Job 1 -
Copy the stretch of the patch message from "The patch also" through "insertions(+), 3 deletions(-)", reproducing every word and line unchanged.

All of lore.kernel.org
 help / color / mirror / Atom feed
From: Balbir Singh <bsingharora@gmail.com>
To: linuxppc-dev@lists.ozlabs.org
Cc: mpe@ellerman.id.au, npiggin@gmail.com, linux-nvdimm@lists.01.org
Subject: [PATCH v2 3/3] powerpc/mce: Handle memcpy_mcsafe
Date: Thu,  5 Apr 2018 17:15:00 +1000	[thread overview]
Message-ID: <20180405071500.22320-4-bsingharora@gmail.com> (raw)
In-Reply-To: <20180405071500.22320-1-bsingharora@gmail.com>

Add a blocking notifier callback to be called in real-mode
on machine check exceptions for UE (ld/st) errors only.
The patch registers a callback on boot to be notified
of machine check exceptions and returns a NOTIFY_STOP when
a page of interest is seen as the source of the machine
check exception. This page of interest is a ZONE_DEVICE
page and hence for now, for memcpy_mcsafe to work, the page
needs to belong to ZONE_DEVICE and memcpy_mcsafe should be
used to access the memory.

The patch also modifies the NIP of the exception context
to go back to the fixup handler (in memcpy_mcsafe) and does
not print any error message as the error is treated as
returned via a return value and handled.

Signed-off-by: Balbir Singh <bsingharora@gmail.com>
---
 arch/powerpc/include/asm/mce.h |  3 +-
 arch/powerpc/kernel/mce.c      | 77 ++++++++++++++++++++++++++++++++++++++++--
 2 files changed, 77 insertions(+), 3 deletions(-)

Job 2 -
Repeat word for word the stretch of the records from the line containing "Australian Antarctic" through the line containing "Whale Observations from", with both of those lines included.

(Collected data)
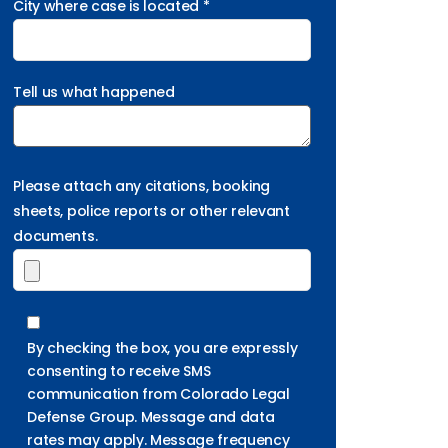
City where case is located *
Tell us what happened
Please attach any citations, booking
sheets, police reports or other relevant
documents.
By checking the box, you are expressly
consenting to receive SMS
communication from Colorado Legal
Defense Group. Message and data
rates may apply. Message frequency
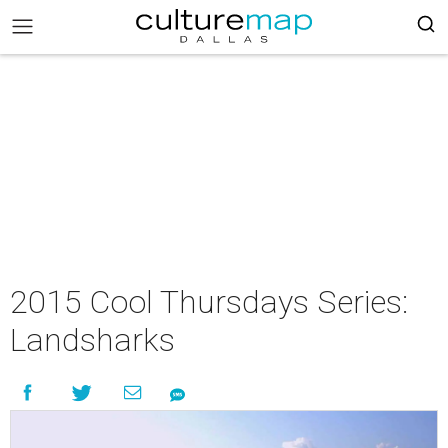
2015 Cool Thursdays Series:
Landsharks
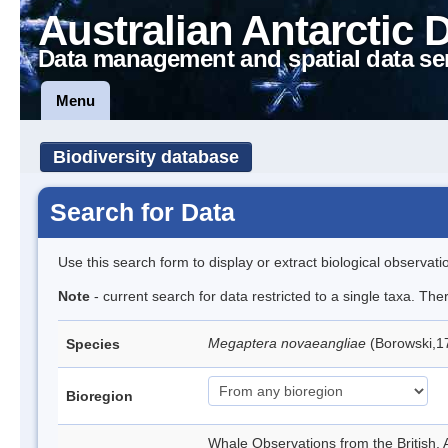
Australian Antarctic 
Data management and spatial data se
Menu
Biodiversity database
Search for Data
Use this search form to display or extract biological observati
Note
- current search for data restricted to a single taxa. Th
Megaptera novaeangliae
(Borowski,
Species
Bioregion
Whale Observations from the British,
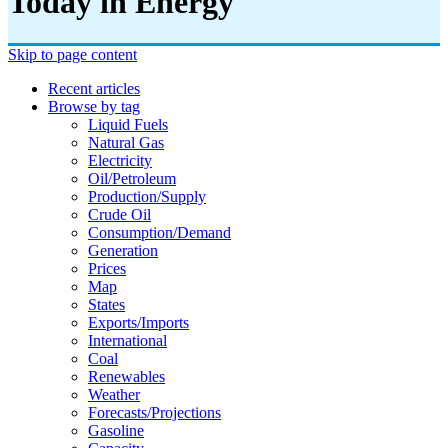
Today in Energy
Skip to page content
Recent articles
Browse by tag
Liquid Fuels
Natural Gas
Electricity
Oil/petroleum
Production/supply
Crude Oil
Consumption/demand
Generation
Prices
Map
States
Exports/imports
International
Coal
Renewables
Weather
Forecasts/projections
Gasoline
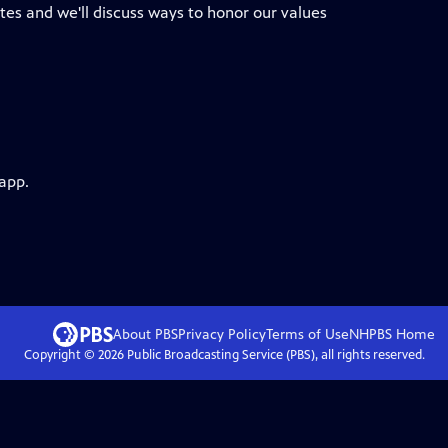
tes and we'll discuss ways to honor our values
 app.
About PBS
Privacy Policy
Terms of Use
NHPBS
Home
Copyright ©
2026
Public Broadcasting Service (PBS), all rights reserved.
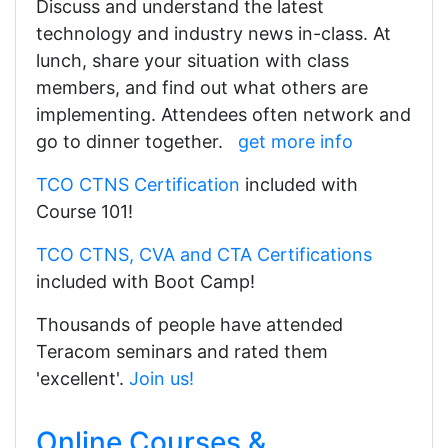
Discuss and understand the latest
technology and industry news in-class. At
lunch, share your situation with class
members, and find out what others are
implementing. Attendees often network and
go to dinner together.
get more info
TCO CTNS Certification
included with
Course 101!
TCO CTNS, CVA and CTA Certifications
included with Boot Camp!
Thousands of people have attended
Teracom seminars and rated them
'excellent'.
Join us!
Online Courses &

Exercise output 1 -
The patch also modifies the NIP of the exception context
to go back to the fixup handler (in memcpy_mcsafe) and does
not print any error message as the error is treated as
returned via a return value and handled.

Signed-off-by: Balbir Singh <bsingharora@gmail.com>
---
 arch/powerpc/include/asm/mce.h |  3 +-
 arch/powerpc/kernel/mce.c      | 77 ++++++++++++++++++++++++++++++++++++++++--
 2 files changed, 77 insertions(+), 3 deletions(-)

Exercise output 2 -
Australian Antarctic 
Data management and spatial data se
Menu
Biodiversity database
Search for Data
Use this search form to display or extract biological observati
Note
- current search for data restricted to a single taxa. Th
Megaptera novaeangliae
(Borowski,
Species
Bioregion
Whale Observations from the British,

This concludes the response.